### Prompt
Copy all the text in the material below word for word, leaving out the pictures.

==== Record extracts ====

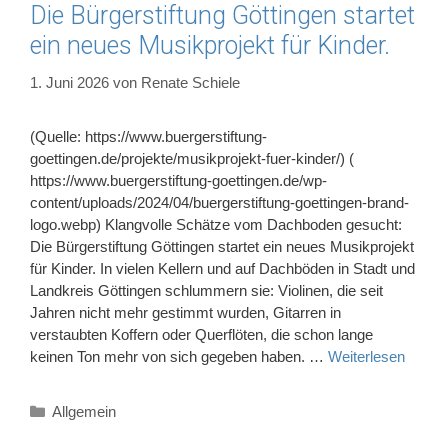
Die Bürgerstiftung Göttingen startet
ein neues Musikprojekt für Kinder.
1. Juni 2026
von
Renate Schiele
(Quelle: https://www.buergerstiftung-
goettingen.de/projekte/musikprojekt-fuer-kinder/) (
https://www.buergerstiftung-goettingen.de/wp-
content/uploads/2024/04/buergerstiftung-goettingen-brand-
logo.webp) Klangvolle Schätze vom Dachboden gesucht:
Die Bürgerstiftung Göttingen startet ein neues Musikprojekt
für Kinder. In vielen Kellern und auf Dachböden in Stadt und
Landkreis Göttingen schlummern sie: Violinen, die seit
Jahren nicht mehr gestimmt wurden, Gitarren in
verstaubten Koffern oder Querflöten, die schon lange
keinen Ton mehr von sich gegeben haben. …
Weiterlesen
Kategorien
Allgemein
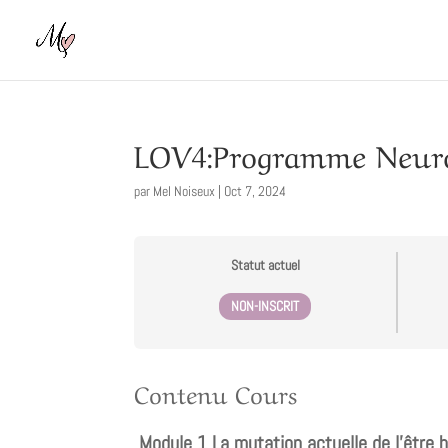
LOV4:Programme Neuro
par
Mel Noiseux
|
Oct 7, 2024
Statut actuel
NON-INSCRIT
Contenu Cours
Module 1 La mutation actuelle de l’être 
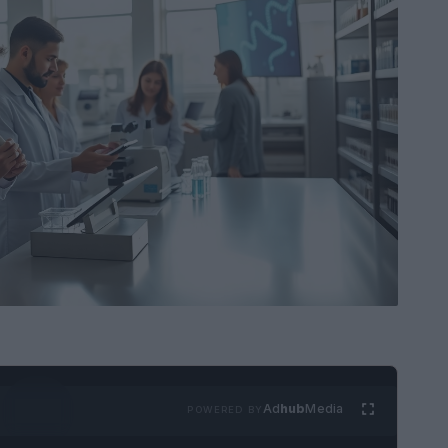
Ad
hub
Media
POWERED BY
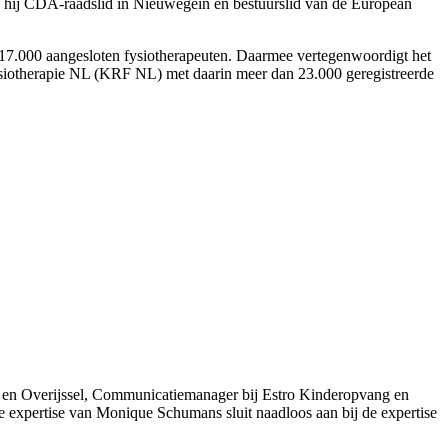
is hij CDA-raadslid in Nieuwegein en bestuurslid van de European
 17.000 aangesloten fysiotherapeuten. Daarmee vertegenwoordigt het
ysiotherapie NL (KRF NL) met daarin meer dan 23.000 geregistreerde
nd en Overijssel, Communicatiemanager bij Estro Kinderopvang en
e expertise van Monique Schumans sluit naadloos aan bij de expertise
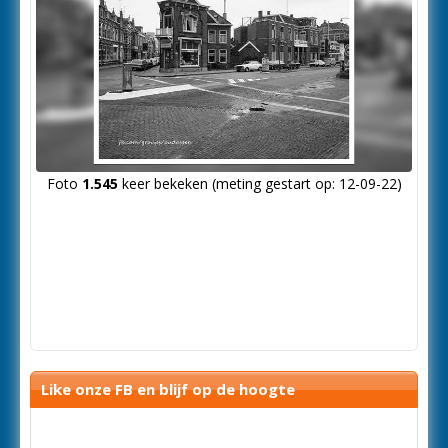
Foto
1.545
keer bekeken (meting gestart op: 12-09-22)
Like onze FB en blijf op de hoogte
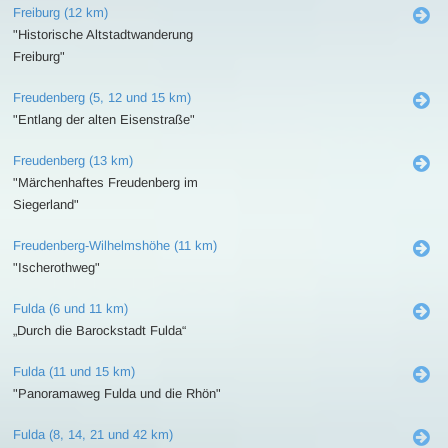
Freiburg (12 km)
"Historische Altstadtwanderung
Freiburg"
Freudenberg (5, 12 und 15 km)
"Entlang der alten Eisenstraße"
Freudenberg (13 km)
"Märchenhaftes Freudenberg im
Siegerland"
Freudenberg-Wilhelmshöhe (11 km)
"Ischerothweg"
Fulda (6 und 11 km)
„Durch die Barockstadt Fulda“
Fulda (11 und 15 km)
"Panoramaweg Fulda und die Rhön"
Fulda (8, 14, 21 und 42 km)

====

### Exercise solution
Die Bürgerstiftung Göttingen startet
ein neues Musikprojekt für Kinder.
1. Juni 2026
von
Renate Schiele
(Quelle: https://www.buergerstiftung-
goettingen.de/projekte/musikprojekt-fuer-kinder/) (
https://www.buergerstiftung-goettingen.de/wp-
content/uploads/2024/04/buergerstiftung-goettingen-brand-
logo.webp) Klangvolle Schätze vom Dachboden gesucht:
Die Bürgerstiftung Göttingen startet ein neues Musikprojekt
für Kinder. In vielen Kellern und auf Dachböden in Stadt und
Landkreis Göttingen schlummern sie: Violinen, die seit
Jahren nicht mehr gestimmt wurden, Gitarren in
verstaubten Koffern oder Querflöten, die schon lange
keinen Ton mehr von sich gegeben haben. …
Weiterlesen
Kategorien
Allgemein
LOV4:Programme Neuro
par
Mel Noiseux
|
Oct 7, 2024
Statut actuel
NON-INSCRIT
Contenu Cours
Module 1 La mutation actuelle de l’être 
Ad
hub
Media
POWERED BY
is hij CDA-raadslid in Nieuwegein en bestuurslid van de European
 17.000 aangesloten fysiotherapeuten. Daarmee vertegenwoordigt het
ysiotherapie NL (KRF NL) met daarin meer dan 23.000 geregistreerde
nd en Overijssel, Communicatiemanager bij Estro Kinderopvang en
e expertise van Monique Schumans sluit naadloos aan bij de expertise
Foto
1.545
keer bekeken (meting gestart op: 12-09-22)
Like onze FB en blijf op de hoogte
Freiburg (12 km)
"Historische Altstadtwanderung
Freiburg"
Freudenberg (5, 12 und 15 km)
"Entlang der alten Eisenstraße"
Freudenberg (13 km)
"Märchenhaftes Freudenberg im
Siegerland"
Freudenberg-Wilhelmshöhe (11 km)
"Ischerothweg"
Fulda (6 und 11 km)
„Durch die Barockstadt Fulda“
Fulda (11 und 15 km)
"Panoramaweg Fulda und die Rhön"
Fulda (8, 14, 21 und 42 km)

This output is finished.